## Exercise instructions
Sort through the listing below and keep each line with the word "hematoxylin". Copy those.

## Data records
◇ ◇ ◇ ◇ ◇
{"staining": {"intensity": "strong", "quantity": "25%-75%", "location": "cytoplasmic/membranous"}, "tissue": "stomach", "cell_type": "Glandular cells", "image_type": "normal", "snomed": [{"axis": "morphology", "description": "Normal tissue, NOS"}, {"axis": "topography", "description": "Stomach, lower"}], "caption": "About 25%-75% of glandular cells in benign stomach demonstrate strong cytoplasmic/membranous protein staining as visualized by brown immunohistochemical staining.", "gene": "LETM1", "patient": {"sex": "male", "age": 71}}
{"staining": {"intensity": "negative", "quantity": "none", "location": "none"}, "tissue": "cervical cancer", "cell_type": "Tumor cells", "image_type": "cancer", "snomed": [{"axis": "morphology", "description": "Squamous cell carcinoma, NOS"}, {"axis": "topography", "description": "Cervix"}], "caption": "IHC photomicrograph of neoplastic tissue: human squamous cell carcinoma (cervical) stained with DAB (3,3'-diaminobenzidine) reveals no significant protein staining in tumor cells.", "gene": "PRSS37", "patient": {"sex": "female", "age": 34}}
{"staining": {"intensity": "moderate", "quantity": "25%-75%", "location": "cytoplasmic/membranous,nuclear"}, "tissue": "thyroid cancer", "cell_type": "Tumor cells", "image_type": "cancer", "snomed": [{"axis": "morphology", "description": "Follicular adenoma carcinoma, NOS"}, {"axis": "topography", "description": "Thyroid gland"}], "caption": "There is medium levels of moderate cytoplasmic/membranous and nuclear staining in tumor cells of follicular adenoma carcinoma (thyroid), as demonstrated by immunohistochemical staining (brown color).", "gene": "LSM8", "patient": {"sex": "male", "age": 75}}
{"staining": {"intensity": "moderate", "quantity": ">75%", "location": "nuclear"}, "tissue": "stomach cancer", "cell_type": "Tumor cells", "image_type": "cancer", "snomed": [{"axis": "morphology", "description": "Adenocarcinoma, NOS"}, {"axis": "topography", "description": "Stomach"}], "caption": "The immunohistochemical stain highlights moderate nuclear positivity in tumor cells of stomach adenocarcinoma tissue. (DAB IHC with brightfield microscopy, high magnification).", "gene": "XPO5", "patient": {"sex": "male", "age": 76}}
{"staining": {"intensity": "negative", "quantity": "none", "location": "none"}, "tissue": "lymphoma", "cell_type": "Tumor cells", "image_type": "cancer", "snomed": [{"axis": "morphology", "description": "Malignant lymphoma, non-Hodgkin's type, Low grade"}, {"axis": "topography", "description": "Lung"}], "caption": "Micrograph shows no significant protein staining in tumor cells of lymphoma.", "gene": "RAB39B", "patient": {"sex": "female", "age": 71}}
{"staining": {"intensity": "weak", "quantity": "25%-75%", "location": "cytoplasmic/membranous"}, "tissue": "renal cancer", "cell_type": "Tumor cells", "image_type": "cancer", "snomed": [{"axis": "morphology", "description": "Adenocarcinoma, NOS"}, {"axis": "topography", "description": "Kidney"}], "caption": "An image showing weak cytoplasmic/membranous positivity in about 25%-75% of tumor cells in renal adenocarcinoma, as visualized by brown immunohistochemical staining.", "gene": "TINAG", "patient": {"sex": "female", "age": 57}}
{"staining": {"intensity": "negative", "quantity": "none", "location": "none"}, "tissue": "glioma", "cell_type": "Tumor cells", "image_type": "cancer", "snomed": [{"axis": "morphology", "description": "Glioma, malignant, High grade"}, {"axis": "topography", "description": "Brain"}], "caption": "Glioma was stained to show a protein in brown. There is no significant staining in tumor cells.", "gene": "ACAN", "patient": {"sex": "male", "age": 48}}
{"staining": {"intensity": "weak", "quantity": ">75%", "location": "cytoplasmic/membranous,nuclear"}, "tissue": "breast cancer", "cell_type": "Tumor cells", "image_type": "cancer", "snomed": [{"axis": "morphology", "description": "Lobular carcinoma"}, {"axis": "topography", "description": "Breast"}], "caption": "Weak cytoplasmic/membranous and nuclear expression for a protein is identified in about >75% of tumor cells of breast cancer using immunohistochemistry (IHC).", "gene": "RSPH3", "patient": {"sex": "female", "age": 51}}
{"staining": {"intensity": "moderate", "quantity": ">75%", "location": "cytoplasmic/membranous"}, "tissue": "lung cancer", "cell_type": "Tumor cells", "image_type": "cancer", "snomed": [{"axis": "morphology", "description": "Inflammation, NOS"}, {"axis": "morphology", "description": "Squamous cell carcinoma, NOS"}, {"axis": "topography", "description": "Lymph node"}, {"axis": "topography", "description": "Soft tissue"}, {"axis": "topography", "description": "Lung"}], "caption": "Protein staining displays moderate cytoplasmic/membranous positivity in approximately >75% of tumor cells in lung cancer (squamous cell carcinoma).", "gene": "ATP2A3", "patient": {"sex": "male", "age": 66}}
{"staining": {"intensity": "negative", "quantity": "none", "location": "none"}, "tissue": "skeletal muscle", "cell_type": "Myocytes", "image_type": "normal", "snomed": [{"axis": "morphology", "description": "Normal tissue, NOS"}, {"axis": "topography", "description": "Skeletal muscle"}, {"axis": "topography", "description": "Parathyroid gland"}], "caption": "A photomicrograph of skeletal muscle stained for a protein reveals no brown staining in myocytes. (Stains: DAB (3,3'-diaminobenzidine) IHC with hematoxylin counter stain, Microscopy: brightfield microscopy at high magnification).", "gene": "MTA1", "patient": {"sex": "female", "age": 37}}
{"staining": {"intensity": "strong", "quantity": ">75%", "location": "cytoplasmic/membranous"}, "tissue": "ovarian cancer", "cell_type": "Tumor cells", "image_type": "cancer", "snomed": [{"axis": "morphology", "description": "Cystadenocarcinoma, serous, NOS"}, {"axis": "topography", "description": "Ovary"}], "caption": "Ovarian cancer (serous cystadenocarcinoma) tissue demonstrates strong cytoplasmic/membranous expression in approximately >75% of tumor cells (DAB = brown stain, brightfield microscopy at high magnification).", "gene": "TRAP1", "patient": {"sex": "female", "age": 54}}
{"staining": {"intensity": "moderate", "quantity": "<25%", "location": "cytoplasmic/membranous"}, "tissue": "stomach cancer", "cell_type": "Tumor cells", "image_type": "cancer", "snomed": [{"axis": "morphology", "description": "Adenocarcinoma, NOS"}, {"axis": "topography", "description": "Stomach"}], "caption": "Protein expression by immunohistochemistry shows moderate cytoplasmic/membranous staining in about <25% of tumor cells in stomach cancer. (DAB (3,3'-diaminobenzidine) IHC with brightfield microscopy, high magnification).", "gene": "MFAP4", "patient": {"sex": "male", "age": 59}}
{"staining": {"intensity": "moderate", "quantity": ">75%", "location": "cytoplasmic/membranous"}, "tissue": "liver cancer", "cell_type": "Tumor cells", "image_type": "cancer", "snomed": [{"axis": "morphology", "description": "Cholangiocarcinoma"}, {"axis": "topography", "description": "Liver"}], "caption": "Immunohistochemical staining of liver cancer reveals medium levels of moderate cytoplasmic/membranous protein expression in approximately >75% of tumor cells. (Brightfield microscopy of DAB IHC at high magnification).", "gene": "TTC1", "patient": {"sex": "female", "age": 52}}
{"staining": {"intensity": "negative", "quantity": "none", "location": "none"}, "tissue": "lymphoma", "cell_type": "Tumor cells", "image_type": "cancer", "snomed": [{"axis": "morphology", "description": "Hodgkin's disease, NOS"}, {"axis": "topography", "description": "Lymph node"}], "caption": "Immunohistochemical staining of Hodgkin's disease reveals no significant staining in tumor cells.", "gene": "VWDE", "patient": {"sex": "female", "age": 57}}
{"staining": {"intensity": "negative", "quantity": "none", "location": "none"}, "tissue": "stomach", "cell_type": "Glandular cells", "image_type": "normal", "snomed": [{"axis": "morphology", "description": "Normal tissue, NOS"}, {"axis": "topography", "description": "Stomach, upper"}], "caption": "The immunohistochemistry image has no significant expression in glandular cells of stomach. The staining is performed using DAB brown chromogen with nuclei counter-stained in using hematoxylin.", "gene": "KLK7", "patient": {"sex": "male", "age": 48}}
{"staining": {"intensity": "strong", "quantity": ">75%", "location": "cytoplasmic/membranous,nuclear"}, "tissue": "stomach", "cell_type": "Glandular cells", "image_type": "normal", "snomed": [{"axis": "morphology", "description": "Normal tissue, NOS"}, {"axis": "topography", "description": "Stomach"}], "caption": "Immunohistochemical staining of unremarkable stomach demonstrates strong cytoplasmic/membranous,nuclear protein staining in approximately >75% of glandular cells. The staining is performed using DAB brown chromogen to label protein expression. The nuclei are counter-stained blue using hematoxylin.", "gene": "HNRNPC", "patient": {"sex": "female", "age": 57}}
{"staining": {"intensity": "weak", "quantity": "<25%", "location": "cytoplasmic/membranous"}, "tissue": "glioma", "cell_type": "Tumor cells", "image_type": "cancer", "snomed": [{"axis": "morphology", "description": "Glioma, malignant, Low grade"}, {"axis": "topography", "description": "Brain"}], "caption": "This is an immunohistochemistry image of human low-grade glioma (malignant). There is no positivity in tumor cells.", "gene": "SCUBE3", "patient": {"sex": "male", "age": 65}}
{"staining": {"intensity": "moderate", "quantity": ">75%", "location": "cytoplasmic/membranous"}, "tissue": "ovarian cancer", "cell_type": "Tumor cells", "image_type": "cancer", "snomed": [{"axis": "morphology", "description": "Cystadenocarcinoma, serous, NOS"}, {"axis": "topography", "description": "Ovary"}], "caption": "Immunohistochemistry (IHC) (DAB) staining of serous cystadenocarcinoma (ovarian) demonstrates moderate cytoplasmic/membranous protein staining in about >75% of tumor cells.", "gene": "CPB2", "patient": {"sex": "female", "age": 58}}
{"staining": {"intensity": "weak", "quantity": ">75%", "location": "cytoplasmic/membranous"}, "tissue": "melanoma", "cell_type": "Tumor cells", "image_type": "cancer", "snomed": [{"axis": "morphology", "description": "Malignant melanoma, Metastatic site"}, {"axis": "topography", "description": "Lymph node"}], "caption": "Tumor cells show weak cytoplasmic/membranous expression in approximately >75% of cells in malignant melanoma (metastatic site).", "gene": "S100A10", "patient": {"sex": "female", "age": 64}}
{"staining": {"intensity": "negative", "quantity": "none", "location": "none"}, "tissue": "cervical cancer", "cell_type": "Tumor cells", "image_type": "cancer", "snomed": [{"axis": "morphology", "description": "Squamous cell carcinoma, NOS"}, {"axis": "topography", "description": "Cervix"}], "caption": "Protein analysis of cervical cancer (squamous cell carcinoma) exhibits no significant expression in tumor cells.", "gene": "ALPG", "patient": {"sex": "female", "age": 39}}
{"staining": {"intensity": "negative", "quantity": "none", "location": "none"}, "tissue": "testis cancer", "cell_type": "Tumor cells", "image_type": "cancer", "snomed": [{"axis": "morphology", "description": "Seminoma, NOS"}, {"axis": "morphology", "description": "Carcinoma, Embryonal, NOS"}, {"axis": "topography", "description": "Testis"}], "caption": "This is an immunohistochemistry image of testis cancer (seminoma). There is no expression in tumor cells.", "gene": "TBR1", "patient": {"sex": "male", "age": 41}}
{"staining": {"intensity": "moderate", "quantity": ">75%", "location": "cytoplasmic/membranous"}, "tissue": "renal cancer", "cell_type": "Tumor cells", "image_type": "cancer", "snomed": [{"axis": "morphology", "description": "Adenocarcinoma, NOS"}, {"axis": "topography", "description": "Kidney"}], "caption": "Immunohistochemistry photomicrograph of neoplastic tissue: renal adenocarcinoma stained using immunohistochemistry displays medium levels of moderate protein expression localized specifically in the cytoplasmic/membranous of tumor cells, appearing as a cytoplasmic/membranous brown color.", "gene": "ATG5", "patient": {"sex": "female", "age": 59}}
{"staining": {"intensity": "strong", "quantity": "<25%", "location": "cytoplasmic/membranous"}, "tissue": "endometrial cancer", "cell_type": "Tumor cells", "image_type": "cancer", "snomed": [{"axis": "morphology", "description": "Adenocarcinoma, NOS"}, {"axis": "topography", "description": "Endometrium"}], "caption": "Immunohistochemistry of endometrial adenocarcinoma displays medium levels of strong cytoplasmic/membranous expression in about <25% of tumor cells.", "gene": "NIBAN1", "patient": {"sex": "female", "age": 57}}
◇ ◇ ◇ ◇ ◇
## Solved problem
{"staining": {"intensity": "negative", "quantity": "none", "location": "none"}, "tissue": "skeletal muscle", "cell_type": "Myocytes", "image_type": "normal", "snomed": [{"axis": "morphology", "description": "Normal tissue, NOS"}, {"axis": "topography", "description": "Skeletal muscle"}, {"axis": "topography", "description": "Parathyroid gland"}], "caption": "A photomicrograph of skeletal muscle stained for a protein reveals no brown staining in myocytes. (Stains: DAB (3,3'-diaminobenzidine) IHC with hematoxylin counter stain, Microscopy: brightfield microscopy at high magnification).", "gene": "MTA1", "patient": {"sex": "female", "age": 37}}
{"staining": {"intensity": "negative", "quantity": "none", "location": "none"}, "tissue": "stomach", "cell_type": "Glandular cells", "image_type": "normal", "snomed": [{"axis": "morphology", "description": "Normal tissue, NOS"}, {"axis": "topography", "description": "Stomach, upper"}], "caption": "The immunohistochemistry image has no significant expression in glandular cells of stomach. The staining is performed using DAB brown chromogen with nuclei counter-stained in using hematoxylin.", "gene": "KLK7", "patient": {"sex": "male", "age": 48}}
{"staining": {"intensity": "strong", "quantity": ">75%", "location": "cytoplasmic/membranous,nuclear"}, "tissue": "stomach", "cell_type": "Glandular cells", "image_type": "normal", "snomed": [{"axis": "morphology", "description": "Normal tissue, NOS"}, {"axis": "topography", "description": "Stomach"}], "caption": "Immunohistochemical staining of unremarkable stomach demonstrates strong cytoplasmic/membranous,nuclear protein staining in approximately >75% of glandular cells. The staining is performed using DAB brown chromogen to label protein expression. The nuclei are counter-stained blue using hematoxylin.", "gene": "HNRNPC", "patient": {"sex": "female", "age": 57}}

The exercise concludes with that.